:: STUDY TEXT ::

Re: [PATCH bpf-next 03/15] bpf: Add alloc/xchg/direct_access support for local percpu kptr

public inbox for bpf@vger.kernel.org
 help / color / mirror / Atom feed

From: Yonghong Song <yonghong.song@linux.dev>
To: Kumar Kartikeya Dwivedi <memxor@gmail.com>
Cc: bpf@vger.kernel.org, Alexei Starovoitov <ast@kernel.org>,
	Andrii Nakryiko <andrii@kernel.org>,
	Daniel Borkmann <daniel@iogearbox.net>,
	kernel-team@fb.com, Martin KaFai Lau <martin.lau@kernel.org>
Subject: Re: [PATCH bpf-next 03/15] bpf: Add alloc/xchg/direct_access support for local percpu kptr
Date: Sat, 19 Aug 2023 21:04:50 -0700	[thread overview]
Message-ID: <5b54fb06-3ce5-4219-a591-1a2d8ee77656@linux.dev> (raw)

:::
:: ENTRIES SUPPLIED ::

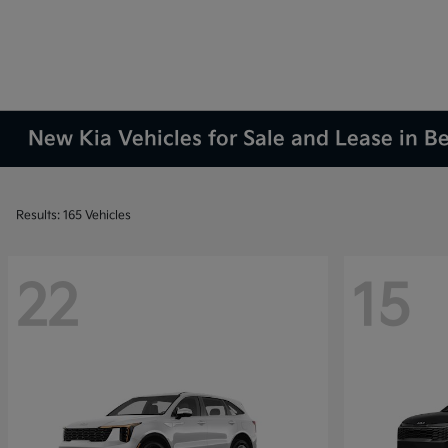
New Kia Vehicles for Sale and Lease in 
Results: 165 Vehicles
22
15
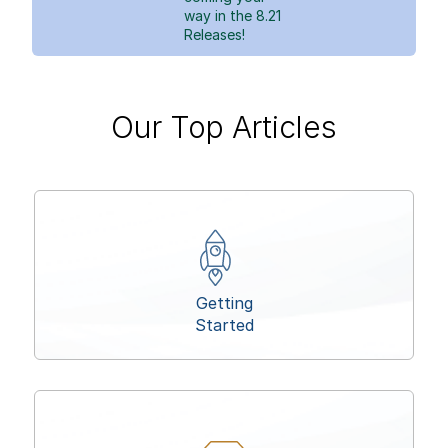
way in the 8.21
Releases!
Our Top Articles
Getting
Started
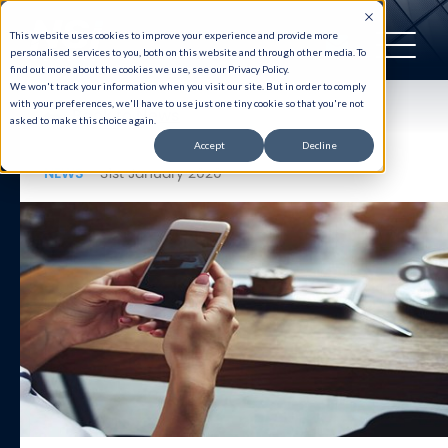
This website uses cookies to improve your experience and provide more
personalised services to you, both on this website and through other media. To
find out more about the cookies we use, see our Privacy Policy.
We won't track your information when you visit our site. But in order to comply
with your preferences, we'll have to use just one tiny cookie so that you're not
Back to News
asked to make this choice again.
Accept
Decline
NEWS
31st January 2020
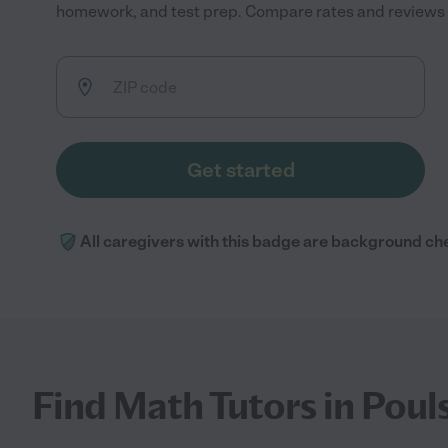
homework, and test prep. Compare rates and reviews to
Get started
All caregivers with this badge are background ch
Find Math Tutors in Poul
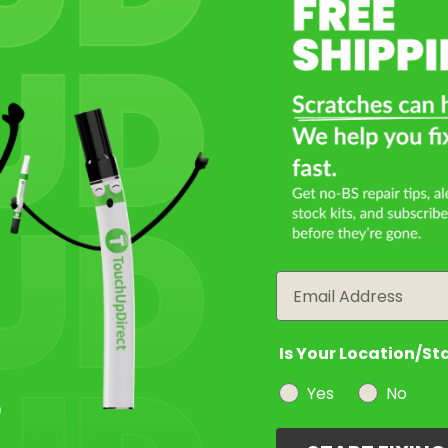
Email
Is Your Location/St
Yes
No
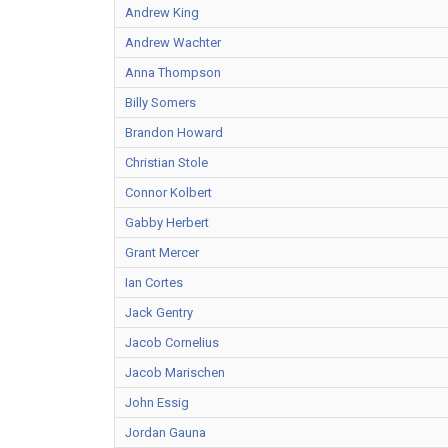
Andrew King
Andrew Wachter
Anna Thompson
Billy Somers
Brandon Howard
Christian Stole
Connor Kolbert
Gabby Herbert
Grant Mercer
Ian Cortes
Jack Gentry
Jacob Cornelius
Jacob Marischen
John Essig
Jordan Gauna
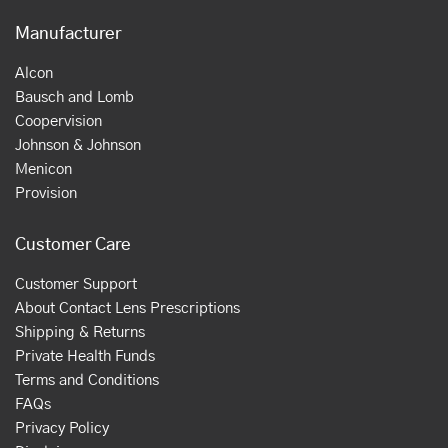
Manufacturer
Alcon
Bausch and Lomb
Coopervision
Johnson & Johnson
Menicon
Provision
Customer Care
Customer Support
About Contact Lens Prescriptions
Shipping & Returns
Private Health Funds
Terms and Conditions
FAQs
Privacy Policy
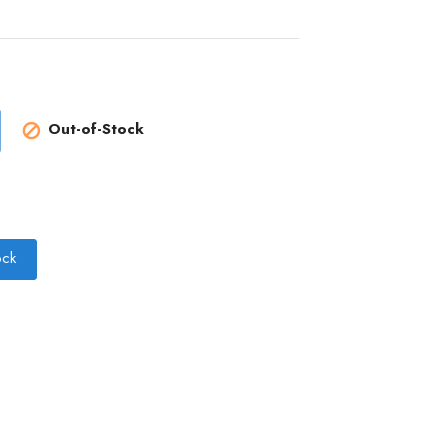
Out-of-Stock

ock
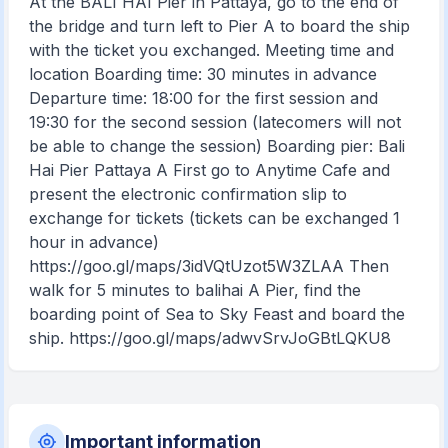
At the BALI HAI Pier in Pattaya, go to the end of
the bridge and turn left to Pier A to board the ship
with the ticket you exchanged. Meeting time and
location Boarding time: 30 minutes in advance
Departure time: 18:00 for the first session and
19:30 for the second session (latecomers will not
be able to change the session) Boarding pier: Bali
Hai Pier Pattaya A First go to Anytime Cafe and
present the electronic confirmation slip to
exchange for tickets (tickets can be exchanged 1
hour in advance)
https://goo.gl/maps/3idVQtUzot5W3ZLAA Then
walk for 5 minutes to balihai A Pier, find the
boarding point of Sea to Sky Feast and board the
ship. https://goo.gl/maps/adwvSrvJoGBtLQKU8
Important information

:::
:: ENTRIES SUPPLIED ::

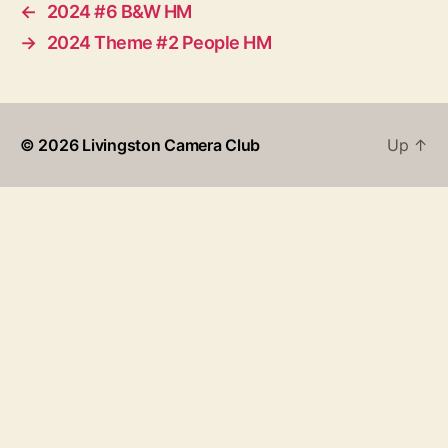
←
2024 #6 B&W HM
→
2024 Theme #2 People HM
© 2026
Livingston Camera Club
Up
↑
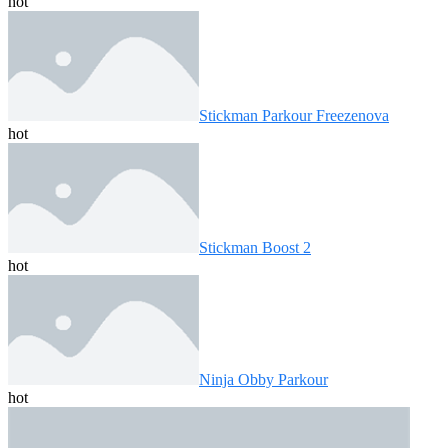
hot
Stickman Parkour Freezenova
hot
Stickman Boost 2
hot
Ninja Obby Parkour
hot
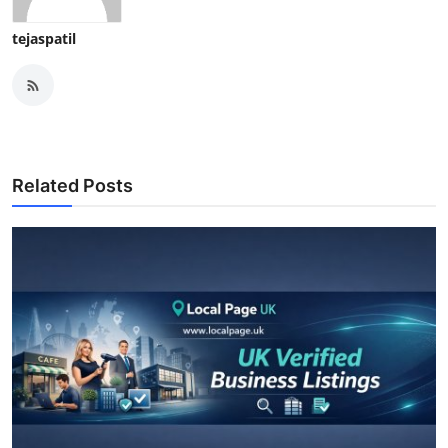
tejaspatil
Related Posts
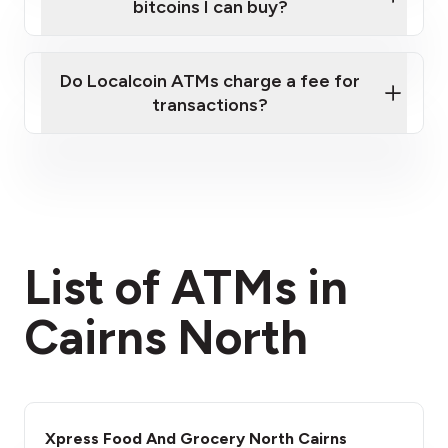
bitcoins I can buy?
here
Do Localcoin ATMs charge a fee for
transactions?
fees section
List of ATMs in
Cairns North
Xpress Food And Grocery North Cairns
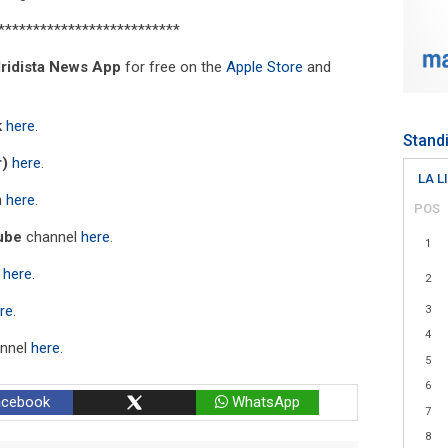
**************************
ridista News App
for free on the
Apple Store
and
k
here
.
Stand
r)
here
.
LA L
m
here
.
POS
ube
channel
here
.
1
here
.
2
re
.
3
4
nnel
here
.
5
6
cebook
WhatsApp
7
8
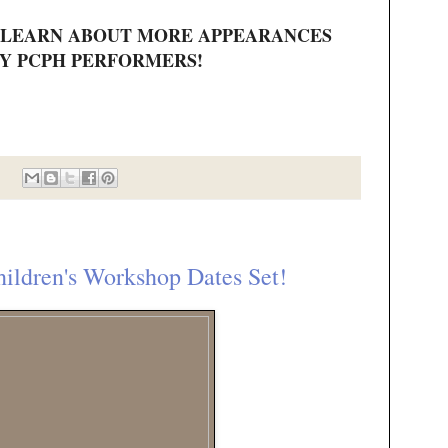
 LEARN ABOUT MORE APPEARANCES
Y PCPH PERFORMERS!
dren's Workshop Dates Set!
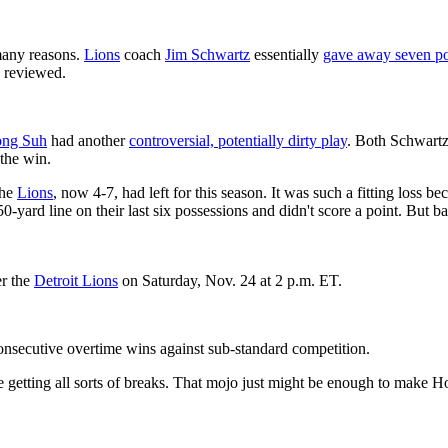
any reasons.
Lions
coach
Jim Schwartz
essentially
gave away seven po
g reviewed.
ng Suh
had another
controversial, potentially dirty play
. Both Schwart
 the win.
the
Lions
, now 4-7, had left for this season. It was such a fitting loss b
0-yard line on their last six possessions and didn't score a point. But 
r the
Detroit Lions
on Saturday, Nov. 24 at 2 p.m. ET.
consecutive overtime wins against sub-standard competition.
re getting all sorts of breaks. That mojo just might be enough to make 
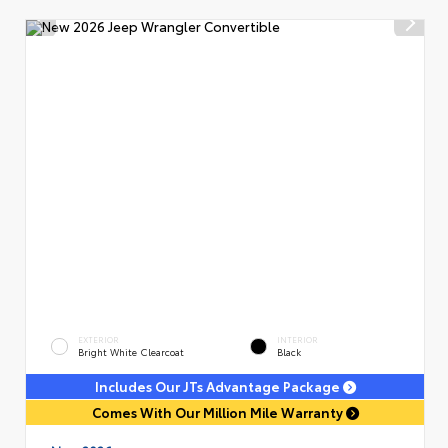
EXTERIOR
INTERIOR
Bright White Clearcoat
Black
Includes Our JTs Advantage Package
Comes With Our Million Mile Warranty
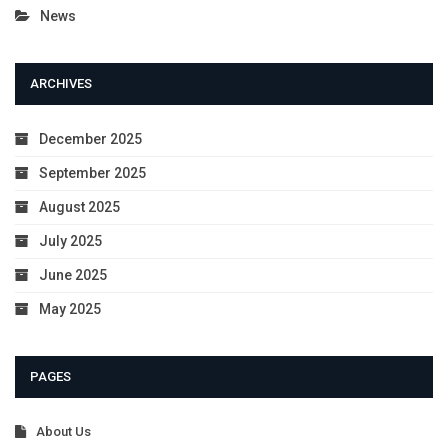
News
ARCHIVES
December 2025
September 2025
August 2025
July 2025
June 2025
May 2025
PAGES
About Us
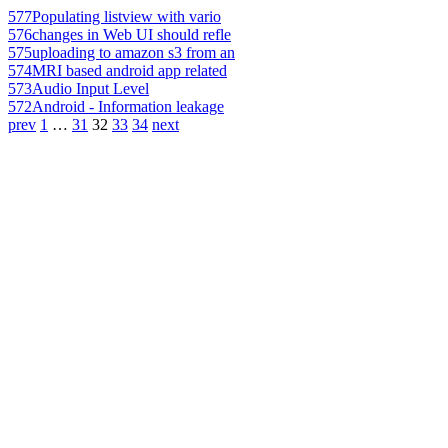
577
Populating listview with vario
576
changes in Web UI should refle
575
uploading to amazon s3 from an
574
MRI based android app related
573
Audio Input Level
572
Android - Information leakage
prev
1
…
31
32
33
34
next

:::

PROBLEMS AND TASKS:
[a] Answer these about the BPF patch reply:
(i) Who sent it?
(ii) On what date was it sent?
(iii) Which mailing list's public inbox does it belong to?
[b] Continue the BPF patch reply from where it stops.
That material has nothing to do with this.

OUTPUTS IN ORDER:
[a]
(i) Yonghong Song
(ii) Saturday, August 19, 2023
(iii) bpf@vger.kernel.org

[b]
In-Reply-To: <CAP01T756RSWSveq_SqfhFWJguT+gpwYU7iRtMGCgSFNf-x+JLQ@mail.gmail.com>



On 8/18/23 6:24 PM, Kumar Kartikeya Dwivedi wrote:
> On Mon, 14 Aug 2023 at 22:59, Yonghong Song <yonghong.song@linux.dev> wrote:
>>
>> Add two new kfunc's, bpf_percpu_obj_new_impl() and
>> bpf_percpu_obj_drop_impl(), to allocate a percpu obj.
>> Two functions are very similar to bpf_obj_new_impl()
>> and bpf_obj_drop_impl(). The major difference is related
>> to percpu handling.
>>
>>      bpf_rcu_read_lock()
>>      struct val_t __percpu *v = map_val->percpu_data;
>>      ...
>>      bpf_rcu_read_unlock()
>>
>> For a percpu data map_val like above 'v', the reg->type
>> is set as
>>          PTR_TO_BTF_ID | MEM_PERCPU | MEM_RCU
>> if inside rcu critical section.
>>
>> MEM_RCU marking here is similar to NON_OWN_REF as 'v'
>> is not a owning referenace. But NON_OWN_REF is
> 
> typo: reference

Ack.

> 
>> trusted and typically inside the spinlock while
>> MEM_RCU is under rcu read lock. RCU is preferred here
>> since percpu data structures mean potential concurrent
>> access into its contents.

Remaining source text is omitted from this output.